“A statement on the political responsibility of the critic: the critic must attempt to fully realize, and take responsibility for, the unspoken, unrepresented pasts that haunt the historical present.”
― Homi K. Bhabha, The Location of Culture
“Knowledge rooted in experience shapes what we value and as a consequence how we know what we know as well as how we use what we know.”
― bell hooks, Teaching Critical Thinking: Practical Wisdom
“Beware of crossing your arms in the sterile attitude of the spectator, because life is not a spectacle, because a a sea of sorrows is not a proscenium, because a man who screams is not a dancing bear.”
― Aimé Césaire
KEEP SCROLLING DOWN FOR SHORT AND LONG EXPLANATIONS

IN SHORT:
UPRIGHT: Positive omens and useful alignment with chance. A new season or chapter. Acceleration towards a perceived destiny. Life-altering events.
REVERSED: Aversion to change and self-awareness. Beware spiritual bypassing. Stagnation and the need to break deep-seated cycles. Bring skeletons out of the closet. What goes around, comes around.
IN DEPTH:
The Wheel of Fortune card asks us to step up on to the stage and take our turn in life. This strange carnival wheel
offers up a peculiar set of prizes. Depending on how you spin the wheel, you could walk away with radically expanded political or personal horizons. This great wheel is surrounded by a series of
Egyptian artifacts that have some how escaped the museum. Anubis (the death god) serves as gatekeeper to the foreground, reminding us that when we enter a new chapter this also means ending the previous one. Directly behind, sits a massive snake unfurling around the goddess Sekhmet and Hathor. These goddesses oversee with maternal eyes a snake, who possesses the spirits of past wrong-doings and painful traumas—spirits known for world-ending vengeance and rage, but also poetic dances capable of bringing the most callous of humans to tears.

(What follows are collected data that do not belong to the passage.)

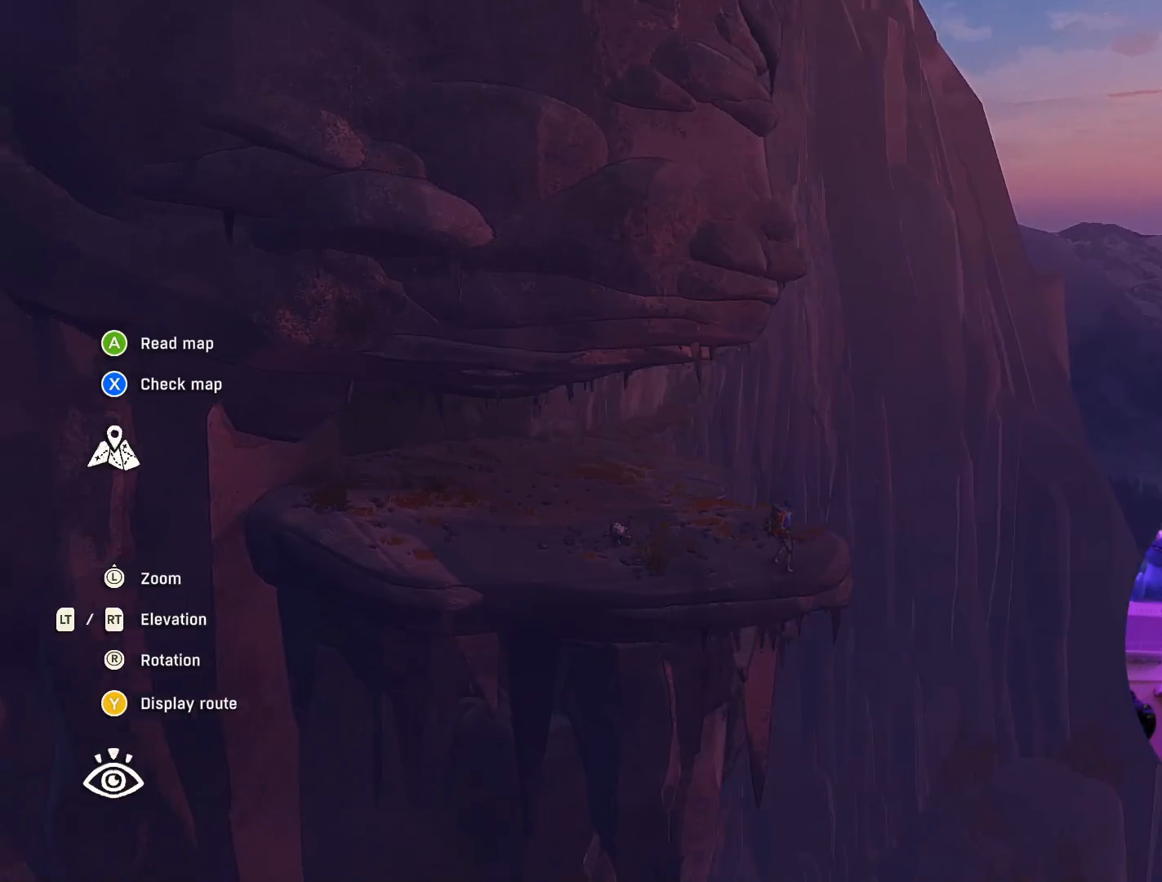
{"buttons": ["L2"], "left_stick": "up-right", "right_stick": "down-left", "events": [[483, "L2", "down"]]}
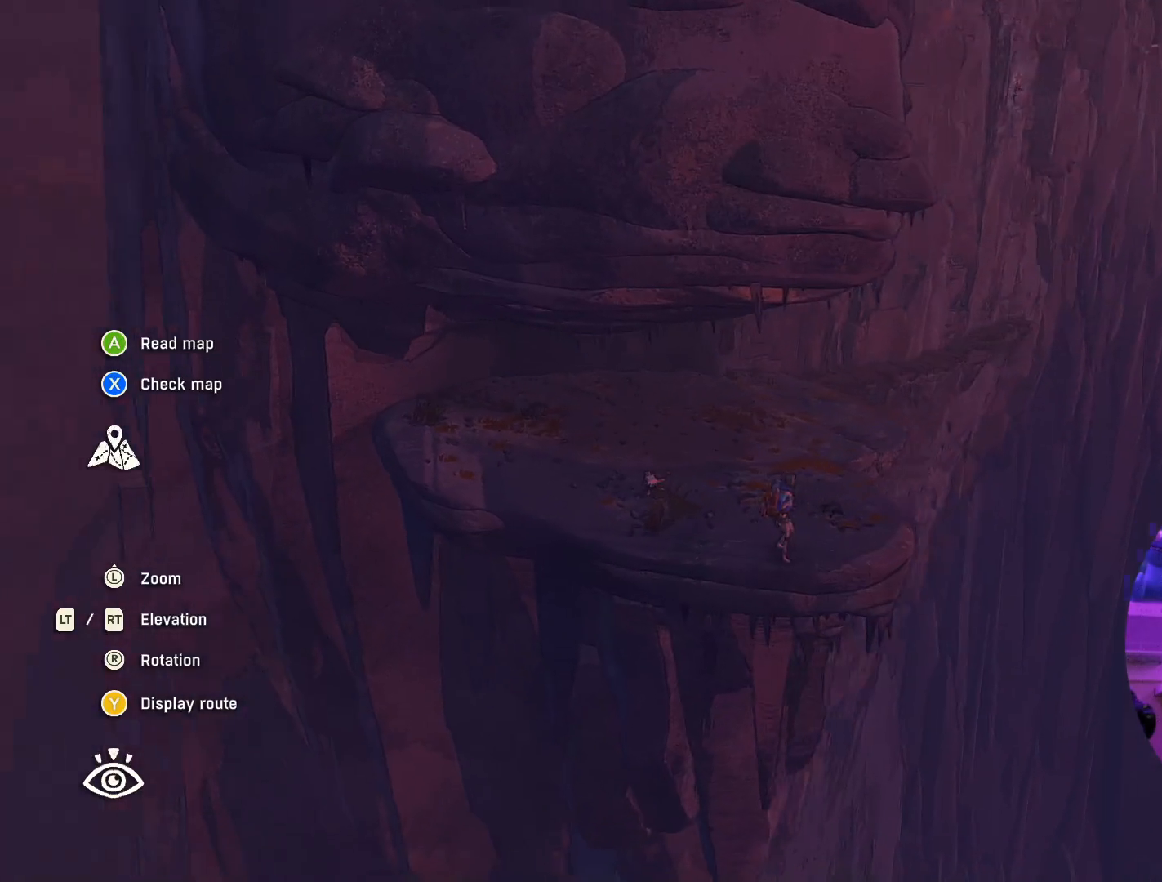
{"buttons": [], "left_stick": "right", "right_stick": "down-left", "events": [[267, "L2", "up"], [300, "left_stick", "right"]]}
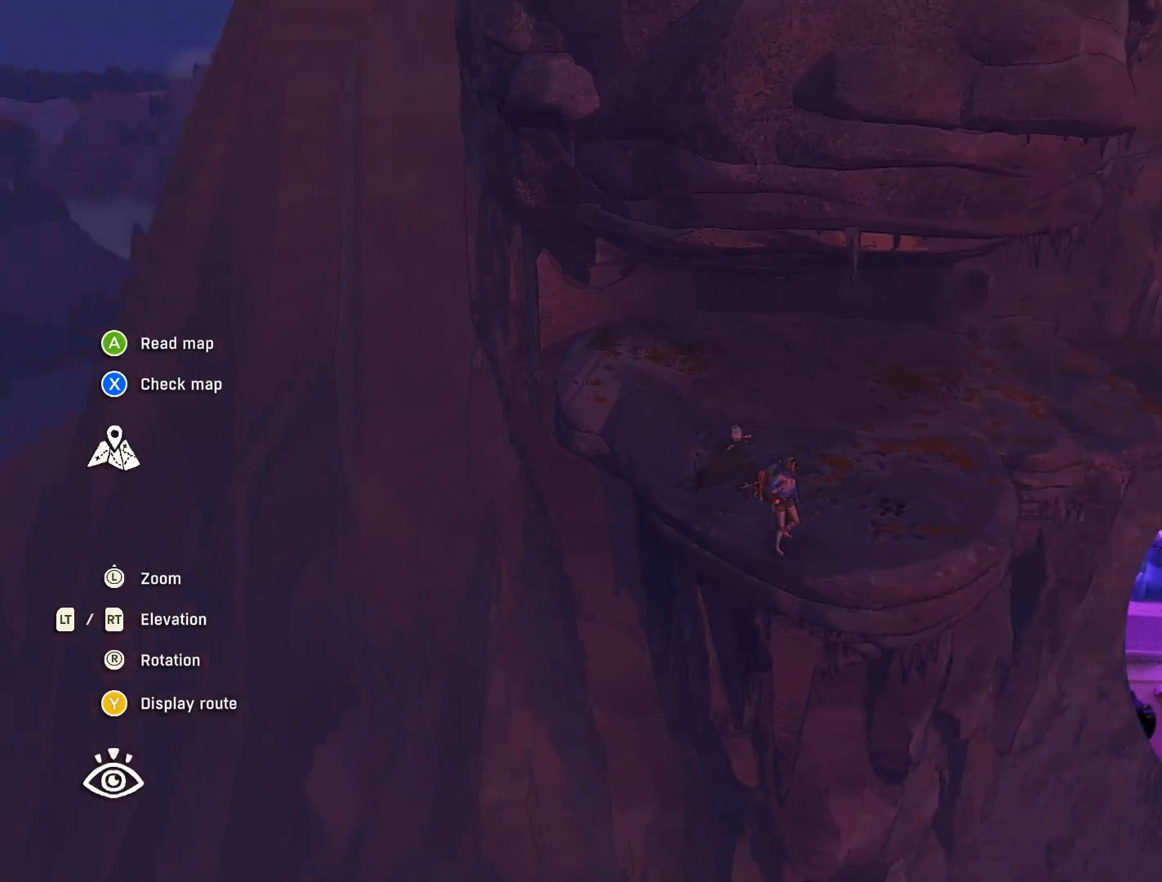
{"buttons": [], "left_stick": "center", "right_stick": "center", "events": [[117, "left_stick", "center"], [117, "right_stick", "center"]]}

These deities of death, power, and fertility have left the museum, they have left behind a reality they are confined to the walls of a mausoleum for cultures past, they are being called back, out into the world of the living, and now they are calling to you to do the same. Life, death, oppression, economic systems, social conditions, empires: nothing lasts forever, but also everything comes back around. So be mindful of how you construct your world-view, what you put forward, and what you leave unspoken. When we are called upon to take our spin, all of this will come into to play, in ways just as unpredictable as Hathor’s snake.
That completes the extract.